Portugal wants to begin taxing digital currency gains on purchases held for less than a year, according to a proposal in the country’s 2023 budget.
As Bloomberg reported Monday (Oct. 10), the proposal would tax gains on crypto holdings held for under a year at a rate of 28%, while continuing to exempt crypto assets held for more than 365 days.
“It’s a regime that fits into our tax system and also to what is being done in the rest of Europe,” Secretary of State for Tax Affairs António Mendonça Mendes told reporters at a news conference in Lisbon, per Bloomberg.
The report said the budget would also consider new cryptocurrencies and mining operations as taxable income. In addition, the government is also set to roll out a 10% tax on cryptocurrencies, as well as a 4% rate on the commissions charged by brokers on cryptocurrency operations.
Earlier this year, Portugal’s parliament turned down two new taxes on crypto, as the Assembly of the Republic began preparing its state budget for the year.
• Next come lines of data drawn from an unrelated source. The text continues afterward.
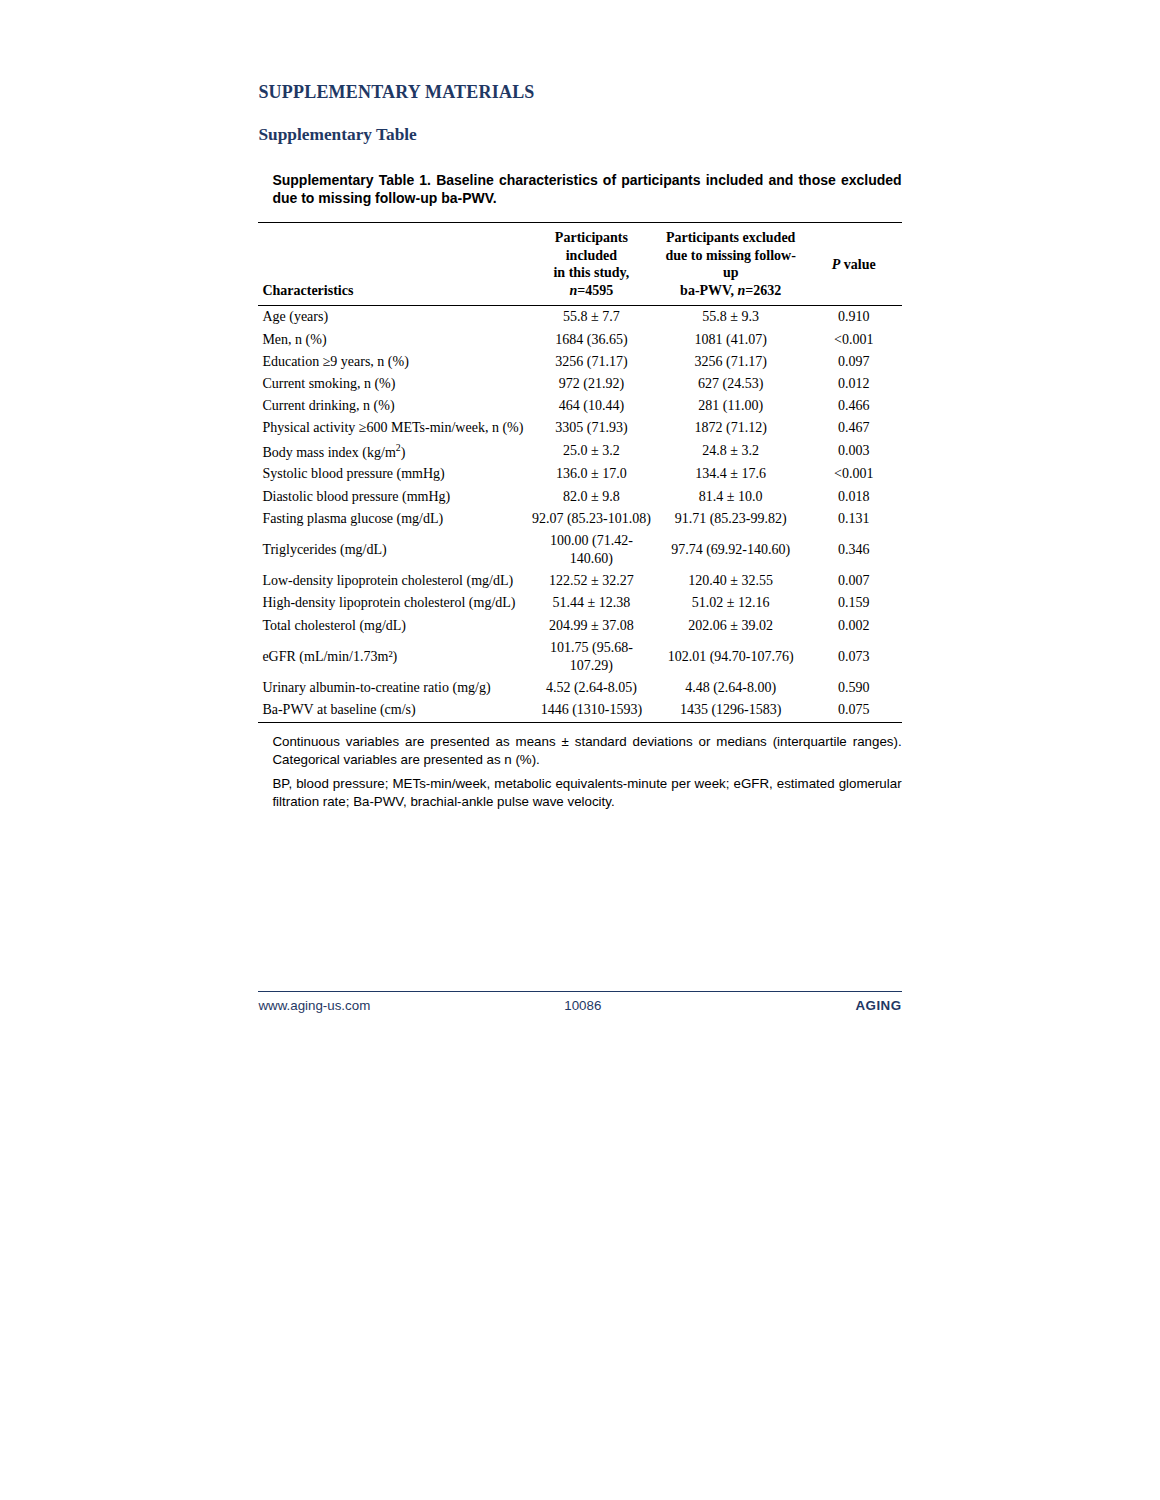SUPPLEMENTARY MATERIALS
Supplementary Table
Supplementary Table 1. Baseline characteristics of participants included and those excluded due to missing follow-up ba-PWV.
| Characteristics | Participants included in this study, n =4595 | Participants excluded due to missing follow-up ba-PWV, n =2632 | P value |
| --- | --- | --- | --- |
| Age (years) | 55.8 ± 7.7 | 55.8 ± 9.3 | 0.910 |
| Men, n (%) | 1684 (36.65) | 1081 (41.07) | <0.001 |
| Education ≥9 years, n (%) | 3256 (71.17) | 3256 (71.17) | 0.097 |
| Current smoking, n (%) | 972 (21.92) | 627 (24.53) | 0.012 |
| Current drinking, n (%) | 464 (10.44) | 281 (11.00) | 0.466 |
| Physical activity ≥600 METs-min/week, n (%) | 3305 (71.93) | 1872 (71.12) | 0.467 |
| Body mass index (kg/m 2 ) | 25.0 ± 3.2 | 24.8 ± 3.2 | 0.003 |
| Systolic blood pressure (mmHg) | 136.0 ± 17.0 | 134.4 ± 17.6 | <0.001 |
| Diastolic blood pressure (mmHg) | 82.0 ± 9.8 | 81.4 ± 10.0 | 0.018 |
| Fasting plasma glucose (mg/dL) | 92.07 (85.23-101.08) | 91.71 (85.23-99.82) | 0.131 |
| Triglycerides (mg/dL) | 100.00 (71.42-140.60) | 97.74 (69.92-140.60) | 0.346 |
| Low-density lipoprotein cholesterol (mg/dL) | 122.52 ± 32.27 | 120.40 ± 32.55 | 0.007 |
| High-density lipoprotein cholesterol (mg/dL) | 51.44 ± 12.38 | 51.02 ± 12.16 | 0.159 |
| Total cholesterol (mg/dL) | 204.99 ± 37.08 | 202.06 ± 39.02 | 0.002 |
| eGFR (mL/min/1.73m²) | 101.75 (95.68-107.29) | 102.01 (94.70-107.76) | 0.073 |
| Urinary albumin-to-creatine ratio (mg/g) | 4.52 (2.64-8.05) | 4.48 (2.64-8.00) | 0.590 |
| Ba-PWV at baseline (cm/s) | 1446 (1310-1593) | 1435 (1296-1583) | 0.075 |
Continuous variables are presented as means ± standard deviations or medians (interquartile ranges). Categorical variables are presented as n (%).
BP, blood pressure; METs-min/week, metabolic equivalents-minute per week; eGFR, estimated glomerular filtration rate; Ba-PWV, brachial-ankle pulse wave velocity.
www.aging-us.com
10086
AGING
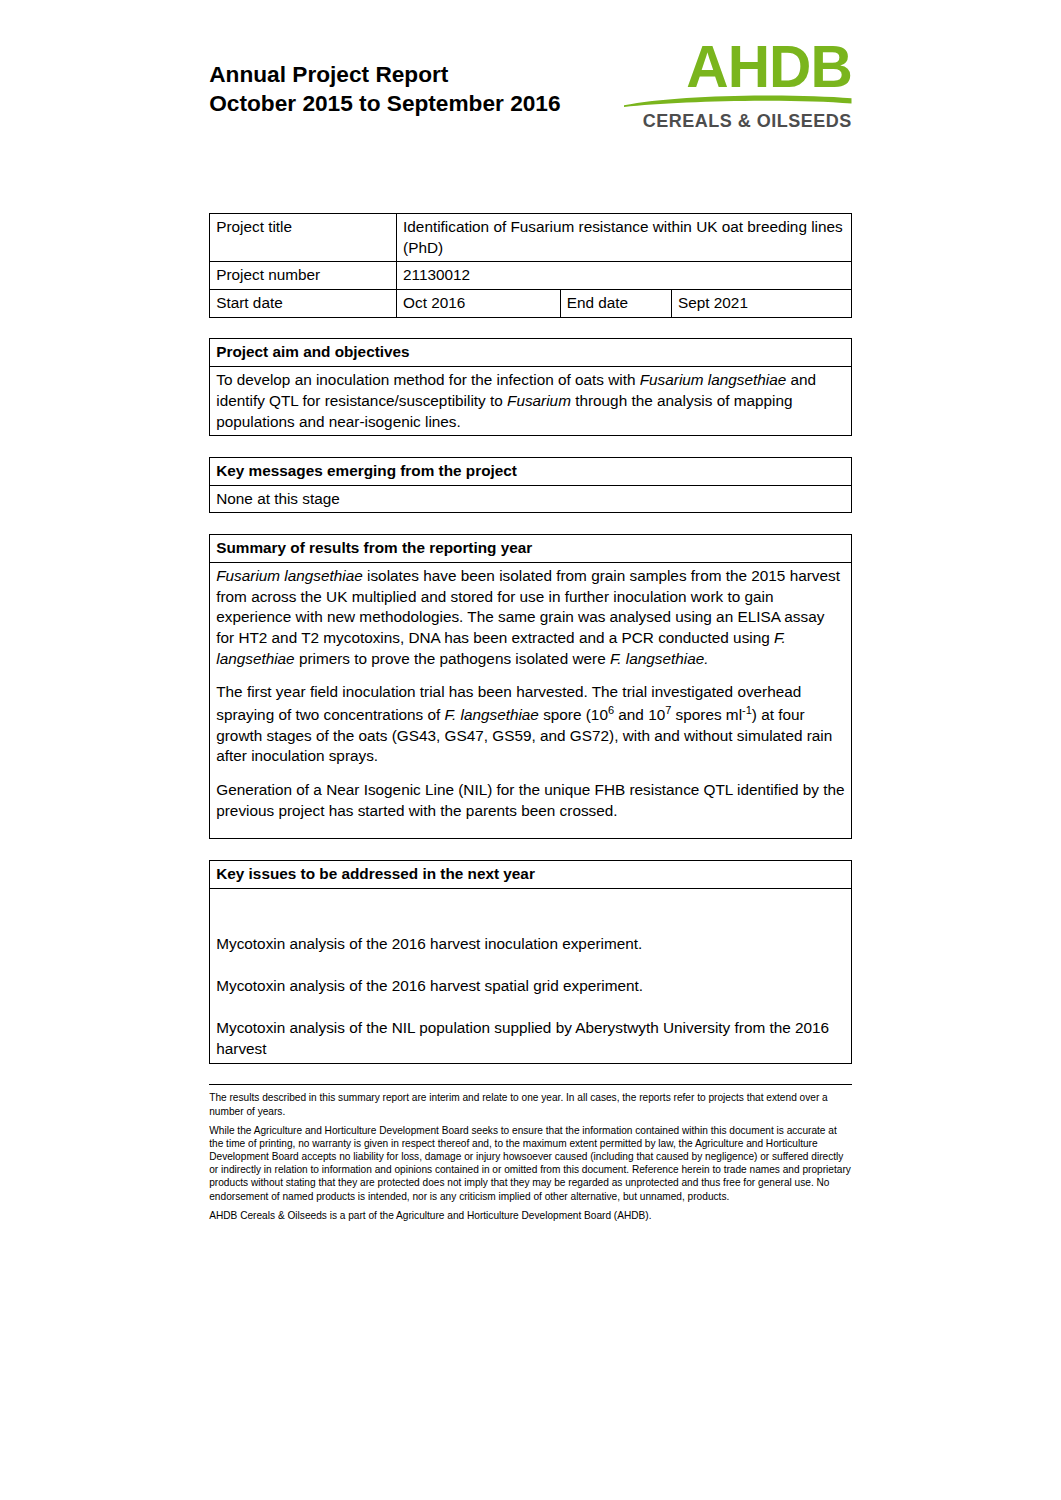Annual Project Report
October 2015 to September 2016
AHDB
CEREALS & OILSEEDS
| Project title | Identification of Fusarium resistance within UK oat breeding lines (PhD) |
| Project number | 21130012 |
| Start date | Oct 2016 | End date | Sept 2021 |
| Project aim and objectives |
| --- |
| To develop an inoculation method for the infection of oats with Fusarium langsethiae and identify QTL for resistance/susceptibility to Fusarium through the analysis of mapping populations and near-isogenic lines. |
| Key messages emerging from the project |
| --- |
| None at this stage |
| Summary of results from the reporting year |
| --- |
| Fusarium langsethiae isolates have been isolated from grain samples from the 2015 harvest from across the UK multiplied and stored for use in further inoculation work to gain experience with new methodologies. The same grain was analysed using an ELISA assay for HT2 and T2 mycotoxins, DNA has been extracted and a PCR conducted using F. langsethiae primers to prove the pathogens isolated were F. langsethiae. The first year field inoculation trial has been harvested. The trial investigated overhead spraying of two concentrations of F. langsethiae spore (10 6 and 10 7 spores ml -1 ) at four growth stages of the oats (GS43, GS47, GS59, and GS72), with and without simulated rain after inoculation sprays. Generation of a Near Isogenic Line (NIL) for the unique FHB resistance QTL identified by the previous project has started with the parents been crossed. |
| Key issues to be addressed in the next year |
| --- |
| Mycotoxin analysis of the 2016 harvest inoculation experiment. Mycotoxin analysis of the 2016 harvest spatial grid experiment. Mycotoxin analysis of the NIL population supplied by Aberystwyth University from the 2016 harvest |
The results described in this summary report are interim and relate to one year. In all cases, the reports refer to projects that extend over a number of years.
While the Agriculture and Horticulture Development Board seeks to ensure that the information contained within this document is accurate at the time of printing, no warranty is given in respect thereof and, to the maximum extent permitted by law, the Agriculture and Horticulture Development Board accepts no liability for loss, damage or injury howsoever caused (including that caused by negligence) or suffered directly or indirectly in relation to information and opinions contained in or omitted from this document. Reference herein to trade names and proprietary products without stating that they are protected does not imply that they may be regarded as unprotected and thus free for general use. No endorsement of named products is intended, nor is any criticism implied of other alternative, but unnamed, products.
AHDB Cereals & Oilseeds is a part of the Agriculture and Horticulture Development Board (AHDB).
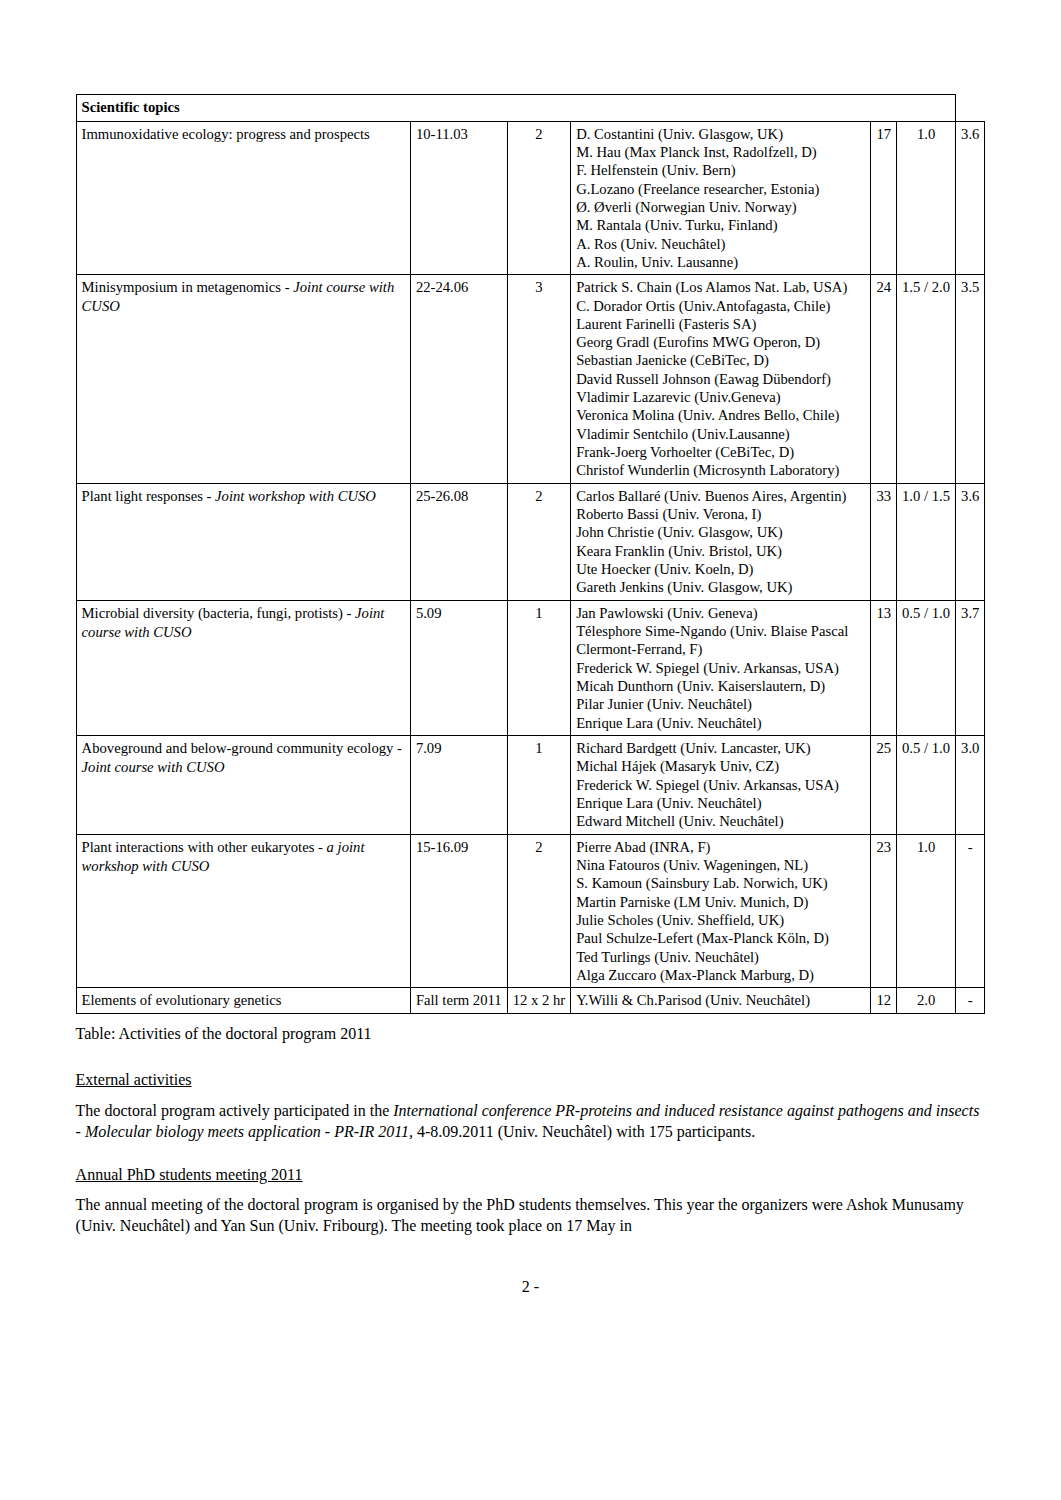| Scientific topics |
| Immunoxidative ecology: progress and prospects | 10-11.03 | 2 | D. Costantini (Univ. Glasgow, UK) M. Hau (Max Planck Inst, Radolfzell, D) F. Helfenstein (Univ. Bern) G.Lozano (Freelance researcher, Estonia) Ø. Øverli (Norwegian Univ. Norway) M. Rantala (Univ. Turku, Finland) A. Ros (Univ. Neuchâtel) A. Roulin, Univ. Lausanne) | 17 | 1.0 | 3.6 |
| Minisymposium in metagenomics - Joint course with CUSO | 22-24.06 | 3 | Patrick S. Chain (Los Alamos Nat. Lab, USA) C. Dorador Ortis (Univ.Antofagasta, Chile) Laurent Farinelli (Fasteris SA) Georg Gradl (Eurofins MWG Operon, D) Sebastian Jaenicke (CeBiTec, D) David Russell Johnson (Eawag Dübendorf) Vladimir Lazarevic (Univ.Geneva) Veronica Molina (Univ. Andres Bello, Chile) Vladimir Sentchilo (Univ.Lausanne) Frank-Joerg Vorhoelter (CeBiTec, D) Christof Wunderlin (Microsynth Laboratory) | 24 | 1.5 / 2.0 | 3.5 |
| Plant light responses - Joint workshop with CUSO | 25-26.08 | 2 | Carlos Ballaré (Univ. Buenos Aires, Argentin) Roberto Bassi (Univ. Verona, I) John Christie (Univ. Glasgow, UK) Keara Franklin (Univ. Bristol, UK) Ute Hoecker (Univ. Koeln, D) Gareth Jenkins (Univ. Glasgow, UK) | 33 | 1.0 / 1.5 | 3.6 |
| Microbial diversity (bacteria, fungi, protists) - Joint course with CUSO | 5.09 | 1 | Jan Pawlowski (Univ. Geneva) Télesphore Sime-Ngando (Univ. Blaise Pascal Clermont-Ferrand, F) Frederick W. Spiegel (Univ. Arkansas, USA) Micah Dunthorn (Univ. Kaiserslautern, D) Pilar Junier (Univ. Neuchâtel) Enrique Lara (Univ. Neuchâtel) | 13 | 0.5 / 1.0 | 3.7 |
| Aboveground and below-ground community ecology - Joint course with CUSO | 7.09 | 1 | Richard Bardgett (Univ. Lancaster, UK) Michal Hájek (Masaryk Univ, CZ) Frederick W. Spiegel (Univ. Arkansas, USA) Enrique Lara (Univ. Neuchâtel) Edward Mitchell (Univ. Neuchâtel) | 25 | 0.5 / 1.0 | 3.0 |
| Plant interactions with other eukaryotes - a joint workshop with CUSO | 15-16.09 | 2 | Pierre Abad (INRA, F) Nina Fatouros (Univ. Wageningen, NL) S. Kamoun (Sainsbury Lab. Norwich, UK) Martin Parniske (LM Univ. Munich, D) Julie Scholes (Univ. Sheffield, UK) Paul Schulze-Lefert (Max-Planck Köln, D) Ted Turlings (Univ. Neuchâtel) Alga Zuccaro (Max-Planck Marburg, D) | 23 | 1.0 | - |
| Elements of evolutionary genetics | Fall term 2011 | 12 x 2 hr | Y.Willi & Ch.Parisod (Univ. Neuchâtel) | 12 | 2.0 | - |
Table: Activities of the doctoral program 2011
External activities
The doctoral program actively participated in the International conference PR-proteins and induced resistance against pathogens and insects - Molecular biology meets application - PR-IR 2011, 4-8.09.2011 (Univ. Neuchâtel) with 175 participants.
Annual PhD students meeting 2011
The annual meeting of the doctoral program is organised by the PhD students themselves. This year the organizers were Ashok Munusamy (Univ. Neuchâtel) and Yan Sun (Univ. Fribourg). The meeting took place on 17 May in
2 -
See also: Portugal’s Parliament Rejects Crypto Tax Proposal
The proposals came from two small left-wing parties. While the Socialist majority party had not yet made a proposal, PYMNTS noted at the time that the minister of finance had said a crypto tax was coming.
The news comes two weeks after reports that the U.S. Internal Revenue Service had “stepped up” its pursuit of taxpayers who haven’t reported and paid taxes on cryptocurrency transactions by getting a court order to access a bank’s data on customers of a digital currency broker.
Related: Report: IRS ‘Steps Up’ Work to Find Crypto Tax Evaders
The court ordered M.Y. Safra Bank to turn over data about sFOX, a digital broker that used the bank. As PYMNTS noted last month, it wasn’t the first time the IRS has made such a summons, but the broker named in court documents is smaller than those that have been the subject of a summons in the past.